Las últimas analíticas realizadas a los huelguistas reflejaron el acelerado debilitamiento de la presidenta del comité de empresa, una delegada de la CIG y uno de los empleados despedidos que seguían en huelga, después de que uno de los cuatro que comenzaron con la protesta la abandonase a los pocos días. Ante la advertencia de posibles secuelas físicas de continuar sin ingerir alimentos, la asamblea de trabajadores y el comité de empresa les solicitaron que cesasen cuanto antes con la huelga de hambre.

Las movilizaciones continuarán no obstante para exigir al hospital público, que renovó el pasado septiembre un concierto con el Sergas por el que recibirá en torno a 700 millones de euros en 10 años, que readmita a los 13 empleados a los que puso en la calle en febrero, solo una semana después de que tuviese que desistir de un Expediente de Regulación de Empleo que le iba a costar su puesto de trabajo a 56 personas.

El fin de la huelga de hambre coincide con la reunión de este lunes de la dirección del hospital vigués con la delegada de la Xunta en Vigo, María José Bravo Bosch, quien se ha desentendido de cualquier responsabilidad que no sea la de ejercer de autoridad laboral. Povisa es el hospital de referencia para más de 130.000 personas del área de Vigo, condición que mantendrá al menos hasta 2024 pese a la inminente inauguración del nuevo hospital.

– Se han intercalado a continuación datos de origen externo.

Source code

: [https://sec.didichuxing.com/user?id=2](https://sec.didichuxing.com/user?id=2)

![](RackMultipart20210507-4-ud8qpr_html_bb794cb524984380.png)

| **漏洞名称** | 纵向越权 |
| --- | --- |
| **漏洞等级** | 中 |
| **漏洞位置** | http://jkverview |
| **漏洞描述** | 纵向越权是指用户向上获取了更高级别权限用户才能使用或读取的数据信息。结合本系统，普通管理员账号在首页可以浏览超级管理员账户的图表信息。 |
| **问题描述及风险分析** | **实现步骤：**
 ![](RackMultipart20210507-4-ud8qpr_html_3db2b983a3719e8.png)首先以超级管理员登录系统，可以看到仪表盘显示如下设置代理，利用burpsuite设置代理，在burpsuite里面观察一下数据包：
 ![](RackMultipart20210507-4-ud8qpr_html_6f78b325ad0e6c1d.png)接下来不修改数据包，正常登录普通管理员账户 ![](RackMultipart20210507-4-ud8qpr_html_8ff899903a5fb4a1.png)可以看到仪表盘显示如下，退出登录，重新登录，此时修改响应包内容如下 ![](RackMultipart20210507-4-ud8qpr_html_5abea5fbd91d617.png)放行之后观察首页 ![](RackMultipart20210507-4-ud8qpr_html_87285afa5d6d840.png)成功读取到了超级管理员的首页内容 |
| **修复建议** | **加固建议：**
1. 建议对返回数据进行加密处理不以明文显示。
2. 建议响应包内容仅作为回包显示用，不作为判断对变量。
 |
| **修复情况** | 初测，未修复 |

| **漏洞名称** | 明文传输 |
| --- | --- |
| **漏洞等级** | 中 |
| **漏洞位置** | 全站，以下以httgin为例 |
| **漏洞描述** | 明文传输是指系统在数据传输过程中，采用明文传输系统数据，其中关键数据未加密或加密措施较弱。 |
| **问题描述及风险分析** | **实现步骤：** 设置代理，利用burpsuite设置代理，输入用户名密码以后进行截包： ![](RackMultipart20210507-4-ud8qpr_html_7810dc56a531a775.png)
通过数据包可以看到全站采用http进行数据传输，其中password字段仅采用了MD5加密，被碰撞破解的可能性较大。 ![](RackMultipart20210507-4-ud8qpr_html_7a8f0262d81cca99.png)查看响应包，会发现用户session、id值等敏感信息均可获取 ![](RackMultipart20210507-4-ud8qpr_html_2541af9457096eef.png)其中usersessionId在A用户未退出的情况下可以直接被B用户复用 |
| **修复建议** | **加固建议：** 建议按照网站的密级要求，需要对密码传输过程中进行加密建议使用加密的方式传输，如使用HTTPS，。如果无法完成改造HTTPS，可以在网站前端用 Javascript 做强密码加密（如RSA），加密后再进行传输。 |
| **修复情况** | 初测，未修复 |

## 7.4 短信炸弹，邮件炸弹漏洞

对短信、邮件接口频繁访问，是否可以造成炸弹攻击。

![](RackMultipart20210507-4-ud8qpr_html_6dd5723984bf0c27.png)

El comité de empresa ha tachado de “paripé” la reunión con la dirección del centro de Bosch, quien ha reducido el conflicto a “una relación de una empresa con sus trabajadores”. La delegada de la Xunta ha adelantado que el Sergas no actuará, ya que según su criterio el Gobierno gallego solo puede actuar como autoridad laboral. “La Xunta ni puede imponer ni hacer nada más que tener el papel de mediador entre unas partes que tienen una relación privada entre ellos”, ha manifestado.

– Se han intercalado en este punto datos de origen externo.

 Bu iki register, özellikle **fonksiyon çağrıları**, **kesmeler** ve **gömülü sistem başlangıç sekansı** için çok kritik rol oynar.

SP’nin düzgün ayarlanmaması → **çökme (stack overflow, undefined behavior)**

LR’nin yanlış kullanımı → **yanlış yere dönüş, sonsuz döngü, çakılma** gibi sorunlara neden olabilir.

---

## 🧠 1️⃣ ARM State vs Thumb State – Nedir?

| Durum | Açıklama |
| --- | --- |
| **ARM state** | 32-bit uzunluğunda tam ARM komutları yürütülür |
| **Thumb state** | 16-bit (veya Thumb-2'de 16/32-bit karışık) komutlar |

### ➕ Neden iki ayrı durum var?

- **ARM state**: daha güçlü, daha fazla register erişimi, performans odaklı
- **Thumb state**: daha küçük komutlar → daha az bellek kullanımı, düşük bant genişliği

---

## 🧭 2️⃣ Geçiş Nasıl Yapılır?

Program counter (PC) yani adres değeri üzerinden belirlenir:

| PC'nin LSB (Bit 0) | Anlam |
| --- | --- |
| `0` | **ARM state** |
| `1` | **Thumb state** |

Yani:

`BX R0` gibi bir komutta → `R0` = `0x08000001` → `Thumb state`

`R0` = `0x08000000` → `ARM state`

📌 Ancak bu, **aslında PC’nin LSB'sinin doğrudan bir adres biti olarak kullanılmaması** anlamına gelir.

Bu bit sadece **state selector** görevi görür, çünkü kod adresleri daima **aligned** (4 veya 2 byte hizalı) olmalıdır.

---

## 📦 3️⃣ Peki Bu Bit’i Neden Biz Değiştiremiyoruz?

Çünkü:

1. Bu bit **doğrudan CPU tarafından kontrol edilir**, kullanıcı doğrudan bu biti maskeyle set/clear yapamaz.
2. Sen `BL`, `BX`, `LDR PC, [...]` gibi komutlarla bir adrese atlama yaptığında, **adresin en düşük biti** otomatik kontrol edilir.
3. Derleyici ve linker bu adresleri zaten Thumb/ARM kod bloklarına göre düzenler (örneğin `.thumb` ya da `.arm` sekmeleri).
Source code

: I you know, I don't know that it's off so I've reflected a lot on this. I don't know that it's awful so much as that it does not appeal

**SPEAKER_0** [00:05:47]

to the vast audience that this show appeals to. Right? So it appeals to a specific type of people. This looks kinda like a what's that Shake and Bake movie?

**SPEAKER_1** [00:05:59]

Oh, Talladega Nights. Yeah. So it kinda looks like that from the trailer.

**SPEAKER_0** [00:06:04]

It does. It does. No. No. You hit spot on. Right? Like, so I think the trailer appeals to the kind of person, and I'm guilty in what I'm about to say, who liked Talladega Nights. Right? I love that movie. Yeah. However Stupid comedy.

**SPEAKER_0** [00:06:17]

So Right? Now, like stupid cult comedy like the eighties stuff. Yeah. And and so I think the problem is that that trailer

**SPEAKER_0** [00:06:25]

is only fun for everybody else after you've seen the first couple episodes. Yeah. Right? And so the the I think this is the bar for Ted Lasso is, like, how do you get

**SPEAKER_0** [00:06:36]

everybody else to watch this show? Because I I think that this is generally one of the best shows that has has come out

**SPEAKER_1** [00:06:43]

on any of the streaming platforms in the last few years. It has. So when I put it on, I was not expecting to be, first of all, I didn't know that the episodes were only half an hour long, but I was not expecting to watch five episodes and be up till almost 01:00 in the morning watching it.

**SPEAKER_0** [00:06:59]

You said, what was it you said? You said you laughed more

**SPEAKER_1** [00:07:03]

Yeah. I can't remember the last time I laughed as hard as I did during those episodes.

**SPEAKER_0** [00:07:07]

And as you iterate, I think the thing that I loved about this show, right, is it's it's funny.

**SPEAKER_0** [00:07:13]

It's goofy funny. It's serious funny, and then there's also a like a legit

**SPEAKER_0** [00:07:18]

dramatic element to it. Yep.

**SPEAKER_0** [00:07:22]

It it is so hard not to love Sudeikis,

Bosch ha rechazado las denuncias sobre la merma en la calidad asistencial que reciben los usuarios de la sanidad pública adscritos a Povisa debido a los recortes de personal y a las modificaciones de jornada. La delegada ha asegurado que existe una “auditoría tremendamente exhaustiva” realizada por una inspectora del Sergas “con fama de dura”, en la que se constata que dicha calidad asistencial “es buena”.

Los representantes de los trabajadores mantienen en cambio que los últimos 13 despidos, que elevan a 60 el número de los que han perdido su empleo en Povisa en los últimos cuatro años, han provocado un notable deterioro de la asistencia. “En el archivo no para de acumularse trabajo, y planta y quirófanos están prácticamente sin celadores”, denuncia la presidenta del comité, Chus Neira. “Es una situación caótica para los pacientes y un constante trastorno para los trabajadores, que tienen que ir de un sitio para otro para atender a los usuarios”, lamenta Neira.

Además de los despidos, la dirección del hospital modificó el turno laboral de otros 16 celadores y siete auxiliares, con el objetivo de “adaptar las funciones del personal a su capacitación profesional y los turnos a la creciente demanda de jornadas reducidas por guarda legal”.